Although in those situations, parents would like children to return to their traditional educational space, “we are asking districts to reopen (schools) without any guidance or security for staff,” said Pedro Noguera, dean of the Rossier School of Education at the University of Southern California (USC).

“The teacher unions have announced that they will go on strike if they are forced to work in unsafe conditions … given the lack of federal and state leadership, the districts are improvising on their own how to return to school,” said Noguera, who recalled that In countries like Israel, the early opening of schools has caused the virus to resurface.

“We have to put pressure on technology giants like Facebook and Amazon, which have accumulated huge profits during the pandemic … they have a moral responsibility to assist technologically disadvantaged families,” added Noguera.

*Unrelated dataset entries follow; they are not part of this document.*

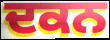
ਦਕਨ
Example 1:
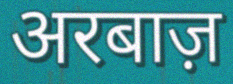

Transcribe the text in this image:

अरबाज़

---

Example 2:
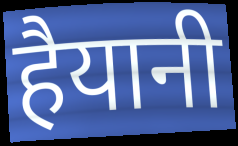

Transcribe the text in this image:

हैयानी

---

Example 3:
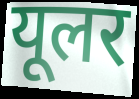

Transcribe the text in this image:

यूलर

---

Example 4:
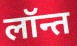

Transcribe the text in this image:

लॉन्त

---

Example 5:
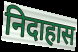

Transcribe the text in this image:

निदाहास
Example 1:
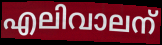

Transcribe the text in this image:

എലിവാലന്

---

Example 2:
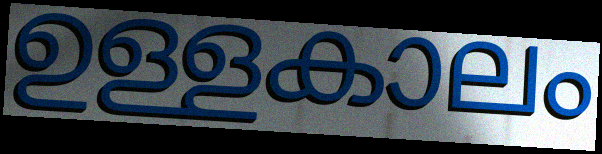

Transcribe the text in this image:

ഉള്ളകാലം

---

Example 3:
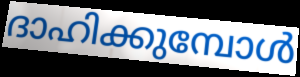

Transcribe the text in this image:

ദാഹിക്കുമ്പോൾ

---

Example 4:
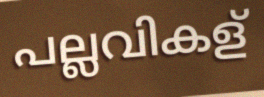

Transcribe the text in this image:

പല്ലവികള്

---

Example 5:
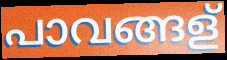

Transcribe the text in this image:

പാവങ്ങള്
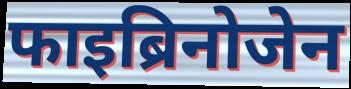
फाइब्रिनोजेन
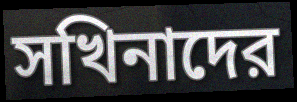
সখিনাদের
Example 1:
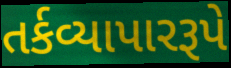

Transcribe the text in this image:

તર્કવ્યાપારરૂપે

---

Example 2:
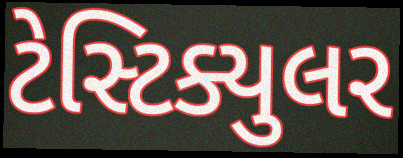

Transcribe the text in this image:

ટેસ્ટિક્યુલર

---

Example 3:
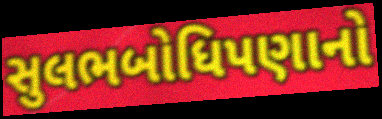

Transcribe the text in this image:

સુલભબોધિપણાનો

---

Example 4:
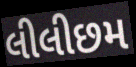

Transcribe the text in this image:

લીલીછમ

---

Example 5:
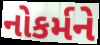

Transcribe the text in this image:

નોકર્મને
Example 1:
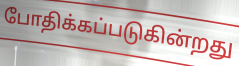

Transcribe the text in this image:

போதிக்கப்படுகின்றது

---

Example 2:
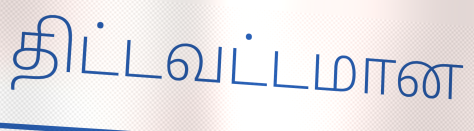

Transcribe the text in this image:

திட்டவட்டமான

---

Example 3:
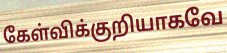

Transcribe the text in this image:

கேள்விக்குறியாகவே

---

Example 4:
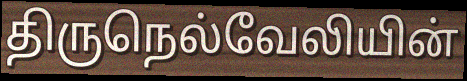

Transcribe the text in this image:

திருநெல்வேலியின்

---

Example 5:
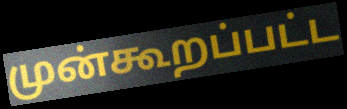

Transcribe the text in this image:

முன்கூறப்பட்ட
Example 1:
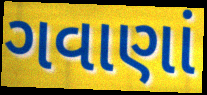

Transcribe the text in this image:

ગવાણાં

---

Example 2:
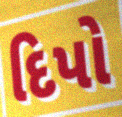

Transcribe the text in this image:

દિપો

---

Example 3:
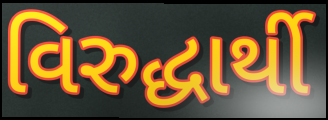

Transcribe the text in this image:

વિરુદ્ધાર્થી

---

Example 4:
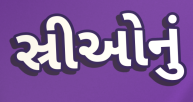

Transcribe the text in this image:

સ્રીઓનું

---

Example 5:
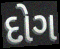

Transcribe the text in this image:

દોગ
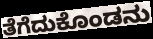
ತೆಗೆದುಕೊಂಡನು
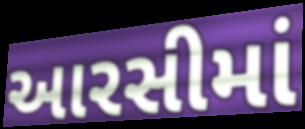
આરસીમાં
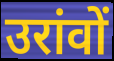
उरांवों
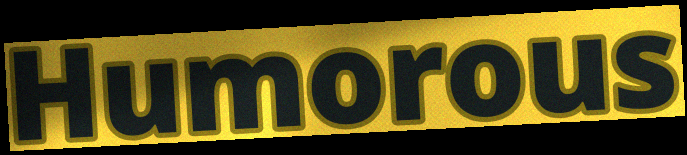
Humorous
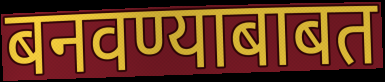
बनवण्याबाबत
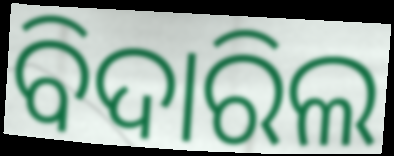
ବିଦାରିଲ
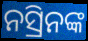
ନସ୍ରିନଙ୍କ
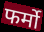
फर्मो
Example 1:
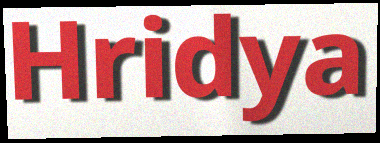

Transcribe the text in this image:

Hridya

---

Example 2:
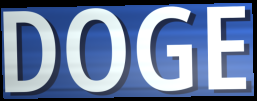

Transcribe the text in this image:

DOGE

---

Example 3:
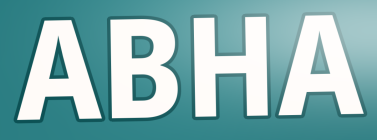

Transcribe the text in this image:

ABHA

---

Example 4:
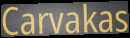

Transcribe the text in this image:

Carvakas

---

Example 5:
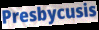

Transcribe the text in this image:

Presbycusis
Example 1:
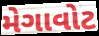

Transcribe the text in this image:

મેગાવોટ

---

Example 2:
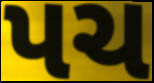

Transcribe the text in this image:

પચ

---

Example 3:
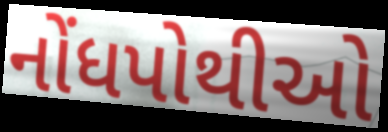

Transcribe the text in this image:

નોંધપોથીઓ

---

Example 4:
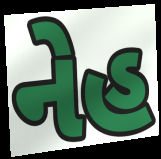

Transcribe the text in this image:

નેહ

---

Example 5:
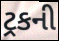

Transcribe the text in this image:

ટ્રકની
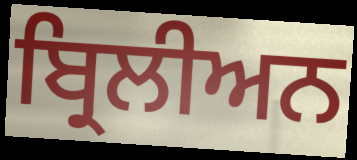
ਬ੍ਰਿਲੀਅਨ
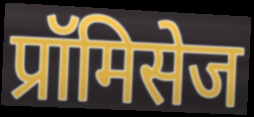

Three models have been discussed in the United States those back to school: online teaching in its entirety; a hybrid model that allows a percentage of the school population to be brought to the classroom at a safe distance of 6 feet some days of the week, while the rest remain at home; and the return to school without any additional protocol, that is to say as it was done before the pandemic.

“At the beginning of this process (March-April) there were many states in the south of the country, such as Florida, Georgia, Alabama, Arizona, Texas, that wanted to do things normally without social distancing or masks,” said Dan Domenech, executive director of the Association of Superintendents of Schools (AASA).

“But infection rates have dramatically changed their stance … We’ve strongly pushed for guidelines from the CDC (Centers for Disease Control and Prevention), but the (Donald Trump) administration believes these principles are contrary to their goal which is to open the economy,” added Domenech.

AASA has calculated how much it would cost the country to partially reopen schools with sanitation protocols in school spaces, special protection equipment (PPE) for teachers and staff, and bus routes that allow minimizing the number of children in the vehicles. He concluded that this cost is $ 490 per student, which is why he is asking Congress to approve a budget of $ 200 billion.

 “The solution is for the federal government to put the money in, but since it’s going into recession in the summer now, it’s impossible to know when those funds will be available,” said Domenech. Only a bill pushed by Democrats in the Senate contemplates a figure close to the AASA proposal: $ 175 billion for the reopening of schools. Meanwhile the Republican proposal is $ 70 billion, and the education budget included in Heroes ACT (the proposed stimulus package to alleviate the pandemic) is only $ 58 billion.

Racial inequality

And although the issue of funds is controversial, other aspects have been completely invisible in the reopening plans for schools. Shaun R. Harper, executive director of the Center for Race and Equity at the University of Southern California (USC), said that of all the plans he has evaluated in school districts across the country, none of them address the issue of racial inequities.

“The pandemic has been devastating for communities of color, and these plans will do nothing but deepen those inequities,” said Harper.

The expert proposed five lines to consider for back to school: ensure emotional well-being resources to help students and employees who have lost family members due to the virus; protect workers of color who go to schools daily to serve food, care for the lawn and clean up, with personal protective equipment and access to COVID testing; provide reliable internet in the homes of students of color; protect Asian students who have been targeted for hate incidents by the White House-driven idea that COVID-19 is a “Chinese virus”; and finally, include communities of color in decision-making on these reopening models.

“This is an opportunity for philanthropists who are asking what they can do: Help bridge the inequality gap,” he concluded.